Like all fast-moving startups, Tutero is not without its pivots.

“Originally, we were called MathGaps. But the very capable students didn't think it was suitable for them and the students who were really struggling were embarrassed to use it. It killed our whole market,” Joey admits.

“And we were originally selling our platform to other tutoring companies,” Sonny reflects. 

“In doing so, we realised there are so many different areas of the tutoring experience that can be improved through software. In addition to the in-class maths platform, there is also scheduling software, lesson reports, homework, combined resources and training.

“So we expanded to create an entire tutoring product, and we decided to actually get our own tutors and pair them with students, rather than just directly selling to other tutoring companies. We also started offering tutoring to all school students across all subjects.”

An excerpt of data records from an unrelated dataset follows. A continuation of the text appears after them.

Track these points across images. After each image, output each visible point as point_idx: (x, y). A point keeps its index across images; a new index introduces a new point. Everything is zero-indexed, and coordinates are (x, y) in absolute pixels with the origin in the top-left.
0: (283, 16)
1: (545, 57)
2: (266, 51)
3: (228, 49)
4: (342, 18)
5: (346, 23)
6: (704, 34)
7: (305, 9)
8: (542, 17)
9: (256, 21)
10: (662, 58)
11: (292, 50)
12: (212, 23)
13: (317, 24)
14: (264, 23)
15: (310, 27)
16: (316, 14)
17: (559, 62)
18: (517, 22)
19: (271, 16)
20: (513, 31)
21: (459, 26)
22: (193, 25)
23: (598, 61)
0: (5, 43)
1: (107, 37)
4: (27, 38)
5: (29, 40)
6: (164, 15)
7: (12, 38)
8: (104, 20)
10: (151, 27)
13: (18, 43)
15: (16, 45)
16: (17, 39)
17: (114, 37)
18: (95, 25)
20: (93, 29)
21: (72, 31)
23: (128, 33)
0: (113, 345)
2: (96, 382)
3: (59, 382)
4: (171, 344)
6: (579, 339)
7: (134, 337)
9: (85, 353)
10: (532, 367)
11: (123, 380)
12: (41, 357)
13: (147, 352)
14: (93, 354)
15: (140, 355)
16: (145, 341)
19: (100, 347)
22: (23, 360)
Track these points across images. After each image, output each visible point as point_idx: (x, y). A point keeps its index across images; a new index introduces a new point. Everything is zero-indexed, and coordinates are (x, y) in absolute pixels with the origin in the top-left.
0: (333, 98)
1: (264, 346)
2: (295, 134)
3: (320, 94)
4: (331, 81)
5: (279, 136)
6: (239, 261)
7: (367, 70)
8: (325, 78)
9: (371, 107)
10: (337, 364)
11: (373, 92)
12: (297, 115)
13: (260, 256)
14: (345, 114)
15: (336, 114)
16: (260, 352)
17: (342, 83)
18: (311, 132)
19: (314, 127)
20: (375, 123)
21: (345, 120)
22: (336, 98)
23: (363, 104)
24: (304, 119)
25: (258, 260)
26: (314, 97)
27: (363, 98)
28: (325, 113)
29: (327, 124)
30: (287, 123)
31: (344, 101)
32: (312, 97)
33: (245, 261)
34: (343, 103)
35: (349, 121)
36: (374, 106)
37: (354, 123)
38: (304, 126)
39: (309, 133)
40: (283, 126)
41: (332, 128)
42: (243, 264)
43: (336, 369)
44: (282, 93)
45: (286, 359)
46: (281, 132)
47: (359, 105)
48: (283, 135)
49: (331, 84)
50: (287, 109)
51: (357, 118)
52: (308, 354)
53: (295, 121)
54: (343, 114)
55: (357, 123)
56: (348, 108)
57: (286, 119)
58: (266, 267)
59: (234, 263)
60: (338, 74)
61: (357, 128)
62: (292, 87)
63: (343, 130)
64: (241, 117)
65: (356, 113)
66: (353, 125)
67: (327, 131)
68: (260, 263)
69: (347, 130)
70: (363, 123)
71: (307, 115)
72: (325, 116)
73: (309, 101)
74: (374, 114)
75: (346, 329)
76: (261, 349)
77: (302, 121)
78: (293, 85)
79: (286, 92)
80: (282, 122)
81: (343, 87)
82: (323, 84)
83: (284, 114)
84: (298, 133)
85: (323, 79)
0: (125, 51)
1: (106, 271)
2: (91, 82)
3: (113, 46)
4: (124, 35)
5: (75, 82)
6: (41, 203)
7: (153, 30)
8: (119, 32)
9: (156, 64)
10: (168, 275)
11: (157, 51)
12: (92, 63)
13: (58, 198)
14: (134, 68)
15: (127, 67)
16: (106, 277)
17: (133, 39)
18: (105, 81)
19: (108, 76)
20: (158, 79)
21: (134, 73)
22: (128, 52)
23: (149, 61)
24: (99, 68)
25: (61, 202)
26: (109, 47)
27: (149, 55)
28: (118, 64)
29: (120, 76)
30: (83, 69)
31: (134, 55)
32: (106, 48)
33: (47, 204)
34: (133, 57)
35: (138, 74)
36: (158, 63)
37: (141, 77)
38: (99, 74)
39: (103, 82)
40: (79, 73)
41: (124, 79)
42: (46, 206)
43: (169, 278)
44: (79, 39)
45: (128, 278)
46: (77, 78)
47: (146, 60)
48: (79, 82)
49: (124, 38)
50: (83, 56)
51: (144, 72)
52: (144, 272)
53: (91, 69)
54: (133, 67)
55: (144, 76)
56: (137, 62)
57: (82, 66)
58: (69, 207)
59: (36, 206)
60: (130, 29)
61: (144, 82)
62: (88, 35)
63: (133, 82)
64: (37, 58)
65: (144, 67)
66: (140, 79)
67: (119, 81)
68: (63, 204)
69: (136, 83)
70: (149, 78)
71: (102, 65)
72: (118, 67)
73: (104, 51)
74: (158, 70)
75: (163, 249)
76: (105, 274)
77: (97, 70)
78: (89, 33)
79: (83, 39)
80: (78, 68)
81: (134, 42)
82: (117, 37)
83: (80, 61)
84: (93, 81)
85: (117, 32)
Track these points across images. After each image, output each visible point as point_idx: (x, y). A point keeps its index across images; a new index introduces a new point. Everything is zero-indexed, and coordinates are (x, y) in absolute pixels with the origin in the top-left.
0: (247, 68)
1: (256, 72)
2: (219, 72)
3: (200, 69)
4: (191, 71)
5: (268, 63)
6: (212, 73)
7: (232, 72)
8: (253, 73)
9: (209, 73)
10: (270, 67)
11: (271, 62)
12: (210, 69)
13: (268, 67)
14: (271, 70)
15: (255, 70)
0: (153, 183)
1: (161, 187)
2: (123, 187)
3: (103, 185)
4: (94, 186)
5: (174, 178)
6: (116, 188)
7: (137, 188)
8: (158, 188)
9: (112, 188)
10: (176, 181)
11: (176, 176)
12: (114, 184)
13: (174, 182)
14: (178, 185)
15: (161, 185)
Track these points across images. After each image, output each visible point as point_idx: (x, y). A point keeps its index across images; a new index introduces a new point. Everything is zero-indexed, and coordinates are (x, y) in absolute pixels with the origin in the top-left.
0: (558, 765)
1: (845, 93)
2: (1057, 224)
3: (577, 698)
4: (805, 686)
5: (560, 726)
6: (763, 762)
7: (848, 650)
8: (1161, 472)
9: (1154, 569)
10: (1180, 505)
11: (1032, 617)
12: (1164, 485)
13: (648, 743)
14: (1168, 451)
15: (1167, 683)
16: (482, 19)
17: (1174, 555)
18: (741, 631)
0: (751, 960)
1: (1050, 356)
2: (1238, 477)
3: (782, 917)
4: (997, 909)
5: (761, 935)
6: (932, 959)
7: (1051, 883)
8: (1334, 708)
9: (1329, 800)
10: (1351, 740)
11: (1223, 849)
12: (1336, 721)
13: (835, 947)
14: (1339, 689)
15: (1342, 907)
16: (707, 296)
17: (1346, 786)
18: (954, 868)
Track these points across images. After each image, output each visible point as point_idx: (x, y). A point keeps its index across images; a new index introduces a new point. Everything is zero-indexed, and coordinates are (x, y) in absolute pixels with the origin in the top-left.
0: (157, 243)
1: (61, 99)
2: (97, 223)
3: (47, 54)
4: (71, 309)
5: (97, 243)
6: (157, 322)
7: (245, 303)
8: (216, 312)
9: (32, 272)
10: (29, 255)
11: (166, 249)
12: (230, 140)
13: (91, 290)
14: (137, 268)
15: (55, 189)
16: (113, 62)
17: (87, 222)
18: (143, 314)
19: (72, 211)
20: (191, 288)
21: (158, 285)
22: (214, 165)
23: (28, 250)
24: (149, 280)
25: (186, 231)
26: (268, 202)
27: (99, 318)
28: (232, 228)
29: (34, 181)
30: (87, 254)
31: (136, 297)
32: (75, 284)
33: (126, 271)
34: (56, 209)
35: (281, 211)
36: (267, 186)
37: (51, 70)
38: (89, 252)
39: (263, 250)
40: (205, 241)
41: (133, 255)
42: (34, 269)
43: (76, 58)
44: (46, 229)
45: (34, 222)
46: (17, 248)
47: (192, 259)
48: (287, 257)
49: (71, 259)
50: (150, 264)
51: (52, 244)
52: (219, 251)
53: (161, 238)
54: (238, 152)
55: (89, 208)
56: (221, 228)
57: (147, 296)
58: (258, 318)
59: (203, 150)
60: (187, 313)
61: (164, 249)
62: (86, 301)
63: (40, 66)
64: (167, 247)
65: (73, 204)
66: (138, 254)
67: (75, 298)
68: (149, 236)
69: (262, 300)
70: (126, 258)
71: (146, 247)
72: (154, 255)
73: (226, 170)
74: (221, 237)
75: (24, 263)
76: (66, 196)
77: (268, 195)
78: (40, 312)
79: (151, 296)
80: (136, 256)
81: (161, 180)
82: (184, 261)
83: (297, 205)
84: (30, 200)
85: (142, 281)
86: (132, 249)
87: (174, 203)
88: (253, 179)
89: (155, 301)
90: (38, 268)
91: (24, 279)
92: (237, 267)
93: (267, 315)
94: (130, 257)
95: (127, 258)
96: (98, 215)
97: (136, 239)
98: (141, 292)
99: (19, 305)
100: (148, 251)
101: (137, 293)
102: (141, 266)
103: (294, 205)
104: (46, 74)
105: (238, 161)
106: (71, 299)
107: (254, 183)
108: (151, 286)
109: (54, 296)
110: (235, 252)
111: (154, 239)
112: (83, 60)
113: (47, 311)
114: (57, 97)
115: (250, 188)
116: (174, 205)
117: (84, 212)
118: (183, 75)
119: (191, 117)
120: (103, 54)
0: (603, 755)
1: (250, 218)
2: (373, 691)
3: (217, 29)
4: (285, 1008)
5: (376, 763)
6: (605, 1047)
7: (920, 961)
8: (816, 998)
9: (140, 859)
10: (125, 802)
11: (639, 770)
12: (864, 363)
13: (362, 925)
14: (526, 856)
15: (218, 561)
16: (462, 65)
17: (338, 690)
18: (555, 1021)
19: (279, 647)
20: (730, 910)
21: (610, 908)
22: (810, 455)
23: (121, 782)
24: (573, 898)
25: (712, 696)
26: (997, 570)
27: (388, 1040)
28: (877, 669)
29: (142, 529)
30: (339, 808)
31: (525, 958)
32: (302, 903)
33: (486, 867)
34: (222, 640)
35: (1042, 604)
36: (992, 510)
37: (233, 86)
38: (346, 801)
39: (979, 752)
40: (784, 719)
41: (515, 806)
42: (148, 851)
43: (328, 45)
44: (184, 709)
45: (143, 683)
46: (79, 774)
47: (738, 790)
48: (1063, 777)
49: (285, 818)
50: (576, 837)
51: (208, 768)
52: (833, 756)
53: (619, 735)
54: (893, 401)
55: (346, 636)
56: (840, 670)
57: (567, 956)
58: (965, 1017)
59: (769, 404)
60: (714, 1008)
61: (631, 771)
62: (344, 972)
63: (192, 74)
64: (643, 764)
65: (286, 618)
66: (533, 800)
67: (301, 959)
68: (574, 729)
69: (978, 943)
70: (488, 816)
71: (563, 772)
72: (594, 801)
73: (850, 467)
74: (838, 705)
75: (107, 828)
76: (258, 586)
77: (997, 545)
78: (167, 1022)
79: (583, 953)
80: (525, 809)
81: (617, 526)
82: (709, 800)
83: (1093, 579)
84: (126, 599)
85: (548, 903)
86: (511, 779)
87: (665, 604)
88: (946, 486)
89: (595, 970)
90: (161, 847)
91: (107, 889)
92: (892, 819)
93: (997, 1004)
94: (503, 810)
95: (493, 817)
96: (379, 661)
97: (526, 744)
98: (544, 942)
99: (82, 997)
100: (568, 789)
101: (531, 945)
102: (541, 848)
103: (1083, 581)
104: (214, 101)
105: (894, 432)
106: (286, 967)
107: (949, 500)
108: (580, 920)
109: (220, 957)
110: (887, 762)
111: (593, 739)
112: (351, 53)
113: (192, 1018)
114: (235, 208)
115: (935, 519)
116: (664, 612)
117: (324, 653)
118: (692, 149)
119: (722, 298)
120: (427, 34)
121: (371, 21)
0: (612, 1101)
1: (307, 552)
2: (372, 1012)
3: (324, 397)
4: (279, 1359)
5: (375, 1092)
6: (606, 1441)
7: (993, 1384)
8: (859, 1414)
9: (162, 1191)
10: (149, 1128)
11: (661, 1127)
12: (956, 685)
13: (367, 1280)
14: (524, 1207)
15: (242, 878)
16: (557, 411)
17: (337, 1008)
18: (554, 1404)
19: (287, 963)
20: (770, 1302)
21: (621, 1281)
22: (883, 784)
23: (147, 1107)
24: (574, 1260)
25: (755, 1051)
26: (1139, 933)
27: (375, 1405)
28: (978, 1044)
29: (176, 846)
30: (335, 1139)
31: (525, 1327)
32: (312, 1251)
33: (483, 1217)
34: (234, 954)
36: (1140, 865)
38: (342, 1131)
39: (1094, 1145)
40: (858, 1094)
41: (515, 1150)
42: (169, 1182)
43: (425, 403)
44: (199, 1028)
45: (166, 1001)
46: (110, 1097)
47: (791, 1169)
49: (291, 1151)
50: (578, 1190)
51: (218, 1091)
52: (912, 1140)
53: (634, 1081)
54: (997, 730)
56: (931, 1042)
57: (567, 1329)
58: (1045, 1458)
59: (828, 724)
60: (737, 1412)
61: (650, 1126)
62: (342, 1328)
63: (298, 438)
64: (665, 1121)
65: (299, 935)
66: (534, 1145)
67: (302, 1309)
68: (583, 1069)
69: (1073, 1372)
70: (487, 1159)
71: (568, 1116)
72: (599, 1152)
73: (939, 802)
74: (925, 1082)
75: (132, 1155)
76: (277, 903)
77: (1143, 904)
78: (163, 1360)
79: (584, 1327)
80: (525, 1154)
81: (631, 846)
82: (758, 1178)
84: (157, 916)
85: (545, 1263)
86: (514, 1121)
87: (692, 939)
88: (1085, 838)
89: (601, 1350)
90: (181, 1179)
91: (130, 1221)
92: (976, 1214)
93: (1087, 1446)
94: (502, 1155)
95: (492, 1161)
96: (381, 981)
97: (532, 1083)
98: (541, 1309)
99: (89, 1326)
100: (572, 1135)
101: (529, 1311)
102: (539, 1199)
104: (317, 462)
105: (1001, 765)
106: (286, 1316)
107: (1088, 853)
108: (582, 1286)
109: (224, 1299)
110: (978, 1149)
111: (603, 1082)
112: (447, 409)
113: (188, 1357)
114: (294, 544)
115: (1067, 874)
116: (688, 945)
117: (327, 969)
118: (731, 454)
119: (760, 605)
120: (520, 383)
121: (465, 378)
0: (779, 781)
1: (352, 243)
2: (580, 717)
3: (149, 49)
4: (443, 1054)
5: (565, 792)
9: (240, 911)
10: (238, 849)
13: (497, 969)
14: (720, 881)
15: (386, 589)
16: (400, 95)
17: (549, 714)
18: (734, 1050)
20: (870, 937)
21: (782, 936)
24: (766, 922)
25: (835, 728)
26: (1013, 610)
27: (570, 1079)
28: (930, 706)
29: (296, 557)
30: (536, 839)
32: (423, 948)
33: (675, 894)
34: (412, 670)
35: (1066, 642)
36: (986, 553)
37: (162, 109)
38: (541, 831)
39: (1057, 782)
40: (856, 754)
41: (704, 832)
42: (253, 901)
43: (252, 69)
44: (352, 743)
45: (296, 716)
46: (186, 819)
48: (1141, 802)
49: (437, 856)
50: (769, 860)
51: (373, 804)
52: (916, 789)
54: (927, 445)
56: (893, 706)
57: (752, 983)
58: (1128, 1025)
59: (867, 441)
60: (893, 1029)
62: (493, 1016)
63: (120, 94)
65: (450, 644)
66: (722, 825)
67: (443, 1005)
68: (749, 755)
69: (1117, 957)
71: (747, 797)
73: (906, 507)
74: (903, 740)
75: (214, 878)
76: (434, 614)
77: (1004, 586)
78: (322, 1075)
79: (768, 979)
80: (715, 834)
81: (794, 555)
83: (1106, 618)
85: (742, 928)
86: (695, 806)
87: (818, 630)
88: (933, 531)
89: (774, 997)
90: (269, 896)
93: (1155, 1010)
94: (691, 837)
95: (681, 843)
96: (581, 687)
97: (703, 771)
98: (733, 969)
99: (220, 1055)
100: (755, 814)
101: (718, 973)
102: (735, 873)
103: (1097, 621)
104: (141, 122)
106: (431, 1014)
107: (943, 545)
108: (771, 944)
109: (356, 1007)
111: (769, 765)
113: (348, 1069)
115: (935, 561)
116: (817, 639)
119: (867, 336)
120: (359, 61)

But this isn’t a founding team to let a couple of pivots derail them.

This is a founding team that never loses sight of their mission to change learning, education and society for the better.

We’ve been successful if “students are enjoying learning more, and teachers enjoy teaching more,” Sonny says.

“Students should be motivated to learn, rather than forced to learn,” Joey adds.

“Education has a real ripple effect where you educate a student and there's a crazy social multiplier, where that student goes on and has a much better life, and their children have much better lives, and it not only has that individual benefit, but then there's ramifications across society.

“As education increases, crime decreases, poverty rates decline, and overall happiness and wellbeing increases.”